** Extracted entries follows **
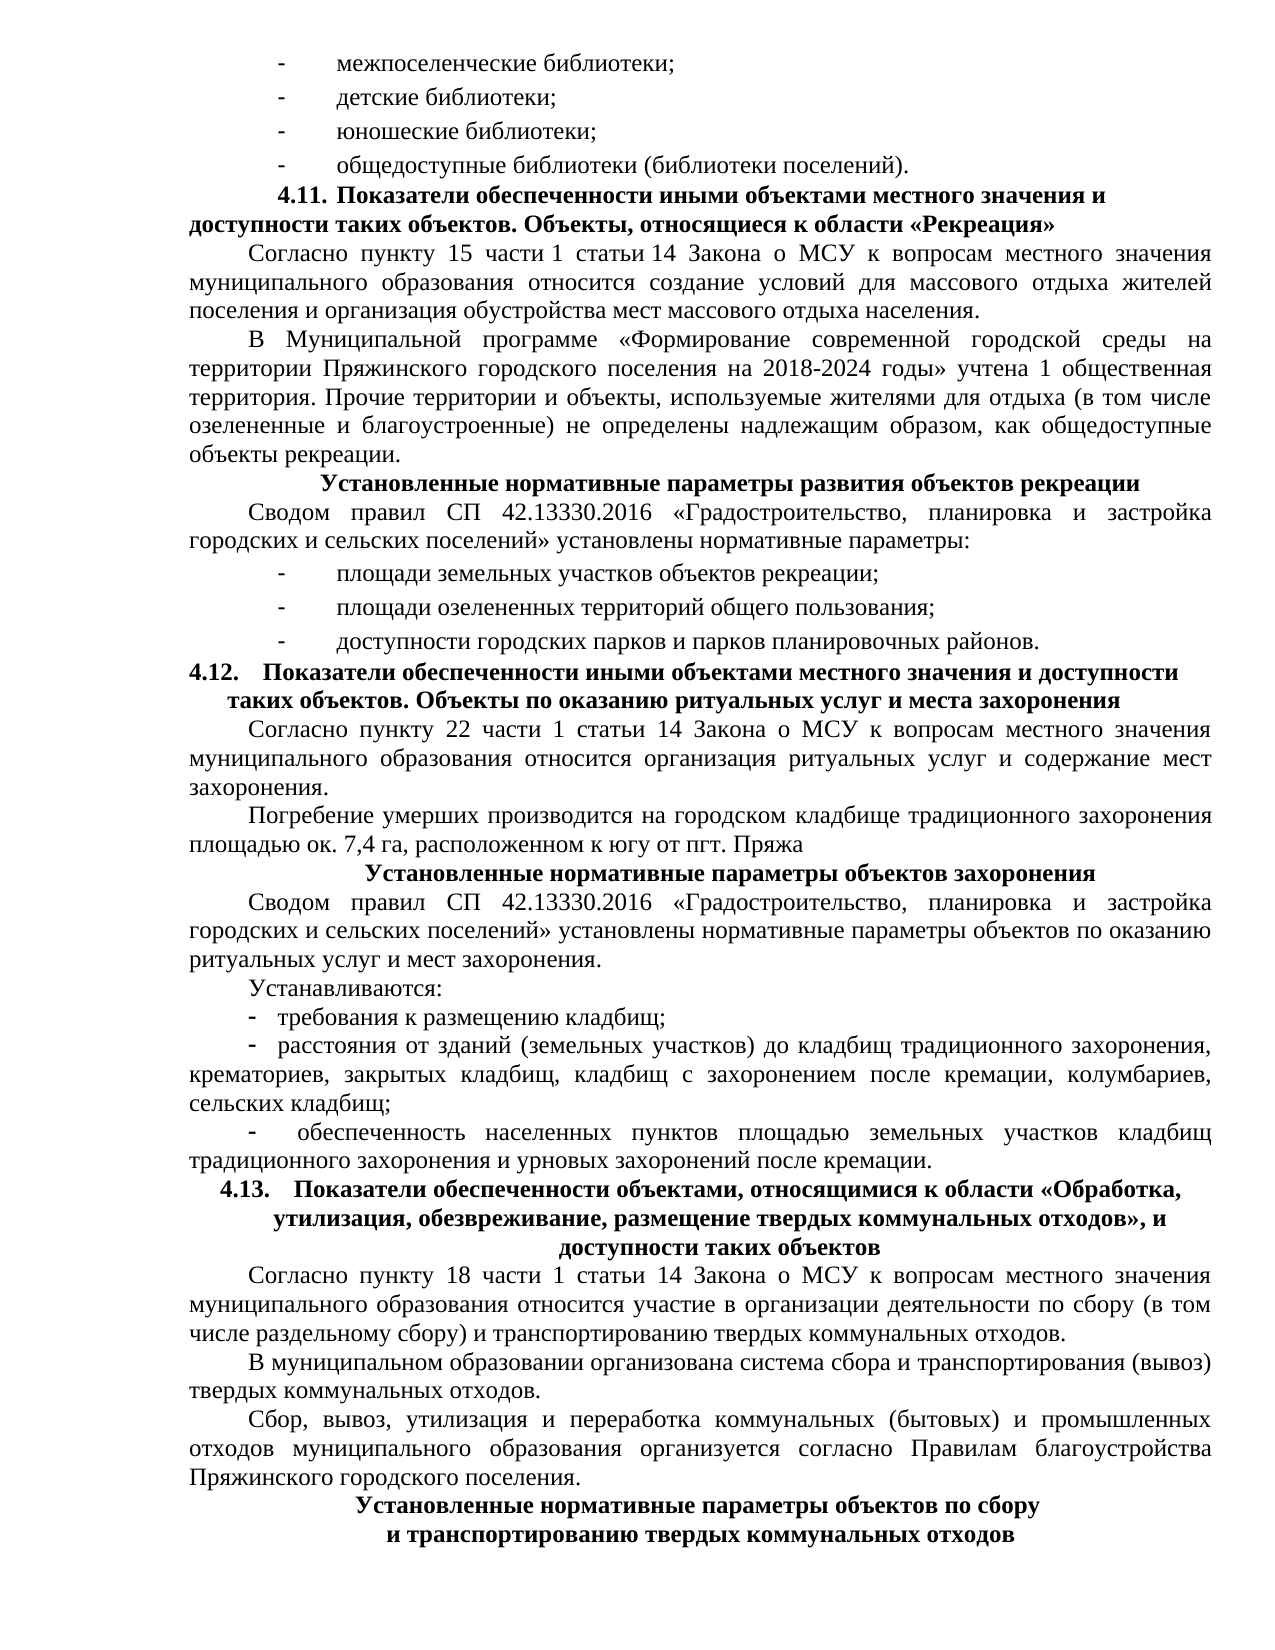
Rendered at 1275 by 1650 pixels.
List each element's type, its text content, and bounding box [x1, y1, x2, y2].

text Сбор, вывоз, утилизация и переработка коммунальных (бытовых) и промышленных отходов муниципального образования организуется согласно Правилам благоустройства Пряжинского городского поселения. [189, 1404, 1212, 1490]
list детские библиотеки; [189, 78, 1212, 112]
list юношеские библиотеки; [189, 112, 1212, 147]
text Сводом правил СП 42.13330.2016 «Градостроительство, планировка и застройка городских и сельских поселений» установлены нормативные параметры объектов по оказанию ритуальных услуг и мест захоронения. [189, 887, 1212, 973]
list Показатели обеспеченности объектами, относящимися к области «Обработка, утилизация, обезвреживание, размещение твердых коммунальных отходов», и доступности таких объектов [189, 1174, 1212, 1260]
list общедоступные библиотеки (библиотеки поселений). [189, 147, 1212, 181]
list площади озелененных территорий общего пользования; [218, 588, 1212, 622]
text В муниципальном образовании организована система сбора и транспортирования (вывоз) твердых коммунальных отходов. [189, 1347, 1212, 1404]
text Установленные нормативные параметры объектов по сбору и транспортированию твердых коммунальных отходов [189, 1490, 1212, 1548]
text Установленные нормативные параметры объектов захоронения [189, 858, 1212, 887]
list требования к размещению кладбищ; [189, 1002, 1212, 1030]
list обеспеченность населенных пунктов площадью земельных участков кладбищ традиционного захоронения и урновых захоронений после кремации. [189, 1117, 1212, 1174]
text В Муниципальной программе «Формирование современной городской среды на территории Пряжинского городского поселения на 2018-2024 годы» учтена 1 общественная территория. Прочие территории и объекты, используемые жителями для отдыха (в том числе озелененные и благоустроенные) не определены надлежащим образом, как общедоступные объекты рекреации. [189, 324, 1212, 468]
list Показатели обеспеченности иными объектами местного значения и доступности таких объектов. Объекты по оказанию ритуальных услуг и места захоронения [189, 657, 1212, 714]
text Устанавливаются: [189, 973, 1212, 1002]
list площади земельных участков объектов рекреации; [218, 554, 1212, 588]
list межпоселенческие библиотеки; [189, 44, 1212, 78]
list расстояния от зданий (земельных участков) до кладбищ традиционного захоронения, крематориев, закрытых кладбищ, кладбищ с захоронением после кремации, колумбариев, сельских кладбищ; [189, 1030, 1212, 1117]
text Согласно пункту 22 части 1 статьи 14 Закона о МСУ к вопросам местного значения муниципального образования относится организация ритуальных услуг и содержание мест захоронения. [189, 714, 1212, 800]
text Сводом правил СП 42.13330.2016 «Градостроительство, планировка и застройка городских и сельских поселений» установлены нормативные параметры: [189, 497, 1212, 554]
text Погребение умерших производится на городском кладбище традиционного захоронения площадью ок. 7,4 га, расположенном к югу от пгт. Пряжа [189, 800, 1212, 858]
list Показатели обеспеченности иными объектами местного значения и доступности таких объектов. Объекты, относящиеся к области «Рекреация» [189, 181, 1212, 238]
text Согласно пункту 18 части 1 статьи 14 Закона о МСУ к вопросам местного значения муниципального образования относится участие в организации деятельности по сбору (в том числе раздельному сбору) и транспортированию твердых коммунальных отходов. [189, 1260, 1212, 1347]
text Установленные нормативные параметры развития объектов рекреации [189, 468, 1212, 497]
list доступности городских парков и парков планировочных районов. [218, 622, 1212, 657]
text Согласно пункту 15 части 1 статьи 14 Закона о МСУ к вопросам местного значения муниципального образования относится создание условий для массового отдыха жителей поселения и организация обустройства мест массового отдыха населения. [189, 238, 1212, 324]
** End of Extracted entries **
#### Problem to solve:
Output all of the data above exactly; no pictures should appear.

#### Expected answer:
Rendered at 1275 by 1650 pixels.
List each element's type, its text content, and bounding box [x1, y1, x2, y2].

text Сбор, вывоз, утилизация и переработка коммунальных (бытовых) и промышленных отходов муниципального образования организуется согласно Правилам благоустройства Пряжинского городского поселения. [189, 1404, 1212, 1490]
list детские библиотеки; [189, 78, 1212, 112]
list юношеские библиотеки; [189, 112, 1212, 147]
text Сводом правил СП 42.13330.2016 «Градостроительство, планировка и застройка городских и сельских поселений» установлены нормативные параметры объектов по оказанию ритуальных услуг и мест захоронения. [189, 887, 1212, 973]
list Показатели обеспеченности объектами, относящимися к области «Обработка, утилизация, обезвреживание, размещение твердых коммунальных отходов», и доступности таких объектов [189, 1174, 1212, 1260]
list общедоступные библиотеки (библиотеки поселений). [189, 147, 1212, 181]
list площади озелененных территорий общего пользования; [218, 588, 1212, 622]
text В муниципальном образовании организована система сбора и транспортирования (вывоз) твердых коммунальных отходов. [189, 1347, 1212, 1404]
text Установленные нормативные параметры объектов по сбору и транспортированию твердых коммунальных отходов [189, 1490, 1212, 1548]
text Установленные нормативные параметры объектов захоронения [189, 858, 1212, 887]
list требования к размещению кладбищ; [189, 1002, 1212, 1030]
list обеспеченность населенных пунктов площадью земельных участков кладбищ традиционного захоронения и урновых захоронений после кремации. [189, 1117, 1212, 1174]
text В Муниципальной программе «Формирование современной городской среды на территории Пряжинского городского поселения на 2018-2024 годы» учтена 1 общественная территория. Прочие территории и объекты, используемые жителями для отдыха (в том числе озелененные и благоустроенные) не определены надлежащим образом, как общедоступные объекты рекреации. [189, 324, 1212, 468]
list Показатели обеспеченности иными объектами местного значения и доступности таких объектов. Объекты по оказанию ритуальных услуг и места захоронения [189, 657, 1212, 714]
text Устанавливаются: [189, 973, 1212, 1002]
list площади земельных участков объектов рекреации; [218, 554, 1212, 588]
list межпоселенческие библиотеки; [189, 44, 1212, 78]
list расстояния от зданий (земельных участков) до кладбищ традиционного захоронения, крематориев, закрытых кладбищ, кладбищ с захоронением после кремации, колумбариев, сельских кладбищ; [189, 1030, 1212, 1117]
text Согласно пункту 22 части 1 статьи 14 Закона о МСУ к вопросам местного значения муниципального образования относится организация ритуальных услуг и содержание мест захоронения. [189, 714, 1212, 800]
text Сводом правил СП 42.13330.2016 «Градостроительство, планировка и застройка городских и сельских поселений» установлены нормативные параметры: [189, 497, 1212, 554]
text Погребение умерших производится на городском кладбище традиционного захоронения площадью ок. 7,4 га, расположенном к югу от пгт. Пряжа [189, 800, 1212, 858]
list Показатели обеспеченности иными объектами местного значения и доступности таких объектов. Объекты, относящиеся к области «Рекреация» [189, 181, 1212, 238]
text Согласно пункту 18 части 1 статьи 14 Закона о МСУ к вопросам местного значения муниципального образования относится участие в организации деятельности по сбору (в том числе раздельному сбору) и транспортированию твердых коммунальных отходов. [189, 1260, 1212, 1347]
text Установленные нормативные параметры развития объектов рекреации [189, 468, 1212, 497]
list доступности городских парков и парков планировочных районов. [218, 622, 1212, 657]
text Согласно пункту 15 части 1 статьи 14 Закона о МСУ к вопросам местного значения муниципального образования относится создание условий для массового отдыха жителей поселения и организация обустройства мест массового отдыха населения. [189, 238, 1212, 324]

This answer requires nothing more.